== DATA TO EXAMINE ==
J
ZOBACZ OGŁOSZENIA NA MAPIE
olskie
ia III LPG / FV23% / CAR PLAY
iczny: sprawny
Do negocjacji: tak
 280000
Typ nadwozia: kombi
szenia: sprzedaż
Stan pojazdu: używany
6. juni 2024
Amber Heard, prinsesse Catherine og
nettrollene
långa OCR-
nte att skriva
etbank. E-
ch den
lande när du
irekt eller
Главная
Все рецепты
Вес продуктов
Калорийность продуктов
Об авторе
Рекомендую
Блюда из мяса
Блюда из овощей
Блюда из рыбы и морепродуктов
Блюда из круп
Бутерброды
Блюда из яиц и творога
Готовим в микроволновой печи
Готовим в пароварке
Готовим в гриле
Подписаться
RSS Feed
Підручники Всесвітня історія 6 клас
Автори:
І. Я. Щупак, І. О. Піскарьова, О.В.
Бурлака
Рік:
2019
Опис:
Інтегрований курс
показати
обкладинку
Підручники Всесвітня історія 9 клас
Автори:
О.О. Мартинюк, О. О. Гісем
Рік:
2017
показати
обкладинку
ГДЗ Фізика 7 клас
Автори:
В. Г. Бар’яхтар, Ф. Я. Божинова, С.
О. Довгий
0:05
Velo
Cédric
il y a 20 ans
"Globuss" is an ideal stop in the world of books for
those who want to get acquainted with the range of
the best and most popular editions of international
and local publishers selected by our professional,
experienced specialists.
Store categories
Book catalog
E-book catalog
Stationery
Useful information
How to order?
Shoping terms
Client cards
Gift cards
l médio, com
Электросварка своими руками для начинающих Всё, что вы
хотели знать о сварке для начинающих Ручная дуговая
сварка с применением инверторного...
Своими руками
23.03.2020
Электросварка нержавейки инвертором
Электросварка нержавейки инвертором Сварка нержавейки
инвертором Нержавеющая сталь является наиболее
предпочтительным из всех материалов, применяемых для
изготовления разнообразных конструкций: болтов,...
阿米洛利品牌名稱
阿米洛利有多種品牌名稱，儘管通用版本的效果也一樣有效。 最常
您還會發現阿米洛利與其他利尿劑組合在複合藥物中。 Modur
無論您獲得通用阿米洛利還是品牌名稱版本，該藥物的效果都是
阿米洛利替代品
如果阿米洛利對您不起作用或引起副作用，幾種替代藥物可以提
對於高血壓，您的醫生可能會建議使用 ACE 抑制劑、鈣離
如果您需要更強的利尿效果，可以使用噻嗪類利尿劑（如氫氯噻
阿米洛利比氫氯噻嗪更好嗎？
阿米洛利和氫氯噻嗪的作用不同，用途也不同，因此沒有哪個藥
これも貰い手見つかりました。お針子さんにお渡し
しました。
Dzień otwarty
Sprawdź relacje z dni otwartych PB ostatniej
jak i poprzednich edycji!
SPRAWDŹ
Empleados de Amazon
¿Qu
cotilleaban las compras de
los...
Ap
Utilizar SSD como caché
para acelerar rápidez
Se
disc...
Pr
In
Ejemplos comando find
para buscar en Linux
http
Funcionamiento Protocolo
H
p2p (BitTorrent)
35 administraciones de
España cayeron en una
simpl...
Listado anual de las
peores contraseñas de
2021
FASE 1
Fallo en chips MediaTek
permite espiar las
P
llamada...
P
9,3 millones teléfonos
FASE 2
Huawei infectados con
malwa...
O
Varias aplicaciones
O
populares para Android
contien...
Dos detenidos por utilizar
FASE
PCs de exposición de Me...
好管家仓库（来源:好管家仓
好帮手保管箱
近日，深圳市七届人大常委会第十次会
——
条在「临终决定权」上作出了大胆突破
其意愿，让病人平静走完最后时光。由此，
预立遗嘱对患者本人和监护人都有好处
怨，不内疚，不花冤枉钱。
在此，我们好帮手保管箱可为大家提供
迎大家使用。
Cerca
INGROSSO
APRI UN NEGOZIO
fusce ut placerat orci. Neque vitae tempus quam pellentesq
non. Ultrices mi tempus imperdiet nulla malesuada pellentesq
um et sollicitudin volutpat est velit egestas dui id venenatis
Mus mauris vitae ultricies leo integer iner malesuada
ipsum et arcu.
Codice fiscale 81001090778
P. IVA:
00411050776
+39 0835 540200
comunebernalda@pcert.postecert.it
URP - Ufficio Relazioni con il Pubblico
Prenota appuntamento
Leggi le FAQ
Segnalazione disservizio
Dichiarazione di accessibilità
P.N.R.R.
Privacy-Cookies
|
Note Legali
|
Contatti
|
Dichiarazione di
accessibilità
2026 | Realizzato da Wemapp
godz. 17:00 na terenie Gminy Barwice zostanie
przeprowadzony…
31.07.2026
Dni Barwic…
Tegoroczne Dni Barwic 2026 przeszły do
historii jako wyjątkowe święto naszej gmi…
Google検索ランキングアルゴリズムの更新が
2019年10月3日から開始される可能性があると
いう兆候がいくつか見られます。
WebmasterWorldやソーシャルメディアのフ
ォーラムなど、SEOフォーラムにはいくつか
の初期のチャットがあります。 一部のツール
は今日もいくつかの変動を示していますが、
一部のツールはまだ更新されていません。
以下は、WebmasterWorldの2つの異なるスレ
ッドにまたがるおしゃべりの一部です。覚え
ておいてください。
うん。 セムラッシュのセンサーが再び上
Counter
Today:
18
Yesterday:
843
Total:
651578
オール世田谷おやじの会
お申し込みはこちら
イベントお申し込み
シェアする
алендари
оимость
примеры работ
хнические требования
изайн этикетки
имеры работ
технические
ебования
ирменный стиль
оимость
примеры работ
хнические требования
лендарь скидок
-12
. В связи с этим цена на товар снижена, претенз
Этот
===
## TASK DETAILS
Return each of the lines above word for word, keeping their order and changing nothing.

## THE COMPLETED TASK
J
ZOBACZ OGŁOSZENIA NA MAPIE
olskie
ia III LPG / FV23% / CAR PLAY
iczny: sprawny
Do negocjacji: tak
 280000
Typ nadwozia: kombi
szenia: sprzedaż
Stan pojazdu: używany
6. juni 2024
Amber Heard, prinsesse Catherine og
nettrollene
långa OCR-
nte att skriva
etbank. E-
ch den
lande när du
irekt eller
Главная
Все рецепты
Вес продуктов
Калорийность продуктов
Об авторе
Рекомендую
Блюда из мяса
Блюда из овощей
Блюда из рыбы и морепродуктов
Блюда из круп
Бутерброды
Блюда из яиц и творога
Готовим в микроволновой печи
Готовим в пароварке
Готовим в гриле
Подписаться
RSS Feed
Підручники Всесвітня історія 6 клас
Автори:
І. Я. Щупак, І. О. Піскарьова, О.В.
Бурлака
Рік:
2019
Опис:
Інтегрований курс
показати
обкладинку
Підручники Всесвітня історія 9 клас
Автори:
О.О. Мартинюк, О. О. Гісем
Рік:
2017
показати
обкладинку
ГДЗ Фізика 7 клас
Автори:
В. Г. Бар’яхтар, Ф. Я. Божинова, С.
О. Довгий
0:05
Velo
Cédric
il y a 20 ans
"Globuss" is an ideal stop in the world of books for
those who want to get acquainted with the range of
the best and most popular editions of international
and local publishers selected by our professional,
experienced specialists.
Store categories
Book catalog
E-book catalog
Stationery
Useful information
How to order?
Shoping terms
Client cards
Gift cards
l médio, com
Электросварка своими руками для начинающих Всё, что вы
хотели знать о сварке для начинающих Ручная дуговая
сварка с применением инверторного...
Своими руками
23.03.2020
Электросварка нержавейки инвертором
Электросварка нержавейки инвертором Сварка нержавейки
инвертором Нержавеющая сталь является наиболее
предпочтительным из всех материалов, применяемых для
изготовления разнообразных конструкций: болтов,...
阿米洛利品牌名稱
阿米洛利有多種品牌名稱，儘管通用版本的效果也一樣有效。 最常
您還會發現阿米洛利與其他利尿劑組合在複合藥物中。 Modur
無論您獲得通用阿米洛利還是品牌名稱版本，該藥物的效果都是
阿米洛利替代品
如果阿米洛利對您不起作用或引起副作用，幾種替代藥物可以提
對於高血壓，您的醫生可能會建議使用 ACE 抑制劑、鈣離
如果您需要更強的利尿效果，可以使用噻嗪類利尿劑（如氫氯噻
阿米洛利比氫氯噻嗪更好嗎？
阿米洛利和氫氯噻嗪的作用不同，用途也不同，因此沒有哪個藥
これも貰い手見つかりました。お針子さんにお渡し
しました。
Dzień otwarty
Sprawdź relacje z dni otwartych PB ostatniej
jak i poprzednich edycji!
SPRAWDŹ
Empleados de Amazon
¿Qu
cotilleaban las compras de
los...
Ap
Utilizar SSD como caché
para acelerar rápidez
Se
disc...
Pr
In
Ejemplos comando find
para buscar en Linux
http
Funcionamiento Protocolo
H
p2p (BitTorrent)
35 administraciones de
España cayeron en una
simpl...
Listado anual de las
peores contraseñas de
2021
FASE 1
Fallo en chips MediaTek
permite espiar las
P
llamada...
P
9,3 millones teléfonos
FASE 2
Huawei infectados con
malwa...
O
Varias aplicaciones
O
populares para Android
contien...
Dos detenidos por utilizar
FASE
PCs de exposición de Me...
好管家仓库（来源:好管家仓
好帮手保管箱
近日，深圳市七届人大常委会第十次会
——
条在「临终决定权」上作出了大胆突破
其意愿，让病人平静走完最后时光。由此，
预立遗嘱对患者本人和监护人都有好处
怨，不内疚，不花冤枉钱。
在此，我们好帮手保管箱可为大家提供
迎大家使用。
Cerca
INGROSSO
APRI UN NEGOZIO
fusce ut placerat orci. Neque vitae tempus quam pellentesq
non. Ultrices mi tempus imperdiet nulla malesuada pellentesq
um et sollicitudin volutpat est velit egestas dui id venenatis
Mus mauris vitae ultricies leo integer iner malesuada
ipsum et arcu.
Codice fiscale 81001090778
P. IVA:
00411050776
+39 0835 540200
comunebernalda@pcert.postecert.it
URP - Ufficio Relazioni con il Pubblico
Prenota appuntamento
Leggi le FAQ
Segnalazione disservizio
Dichiarazione di accessibilità
P.N.R.R.
Privacy-Cookies
|
Note Legali
|
Contatti
|
Dichiarazione di
accessibilità
2026 | Realizzato da Wemapp
godz. 17:00 na terenie Gminy Barwice zostanie
przeprowadzony…
31.07.2026
Dni Barwic…
Tegoroczne Dni Barwic 2026 przeszły do
historii jako wyjątkowe święto naszej gmi…
Google検索ランキングアルゴリズムの更新が
2019年10月3日から開始される可能性があると
いう兆候がいくつか見られます。
WebmasterWorldやソーシャルメディアのフ
ォーラムなど、SEOフォーラムにはいくつか
の初期のチャットがあります。 一部のツール
は今日もいくつかの変動を示していますが、
一部のツールはまだ更新されていません。
以下は、WebmasterWorldの2つの異なるスレ
ッドにまたがるおしゃべりの一部です。覚え
ておいてください。
うん。 セムラッシュのセンサーが再び上
Counter
Today:
18
Yesterday:
843
Total:
651578
オール世田谷おやじの会
お申し込みはこちら
イベントお申し込み
シェアする
алендари
оимость
примеры работ
хнические требования
изайн этикетки
имеры работ
технические
ебования
ирменный стиль
оимость
примеры работ
хнические требования
лендарь скидок
-12
. В связи с этим цена на товар снижена, претенз
Этот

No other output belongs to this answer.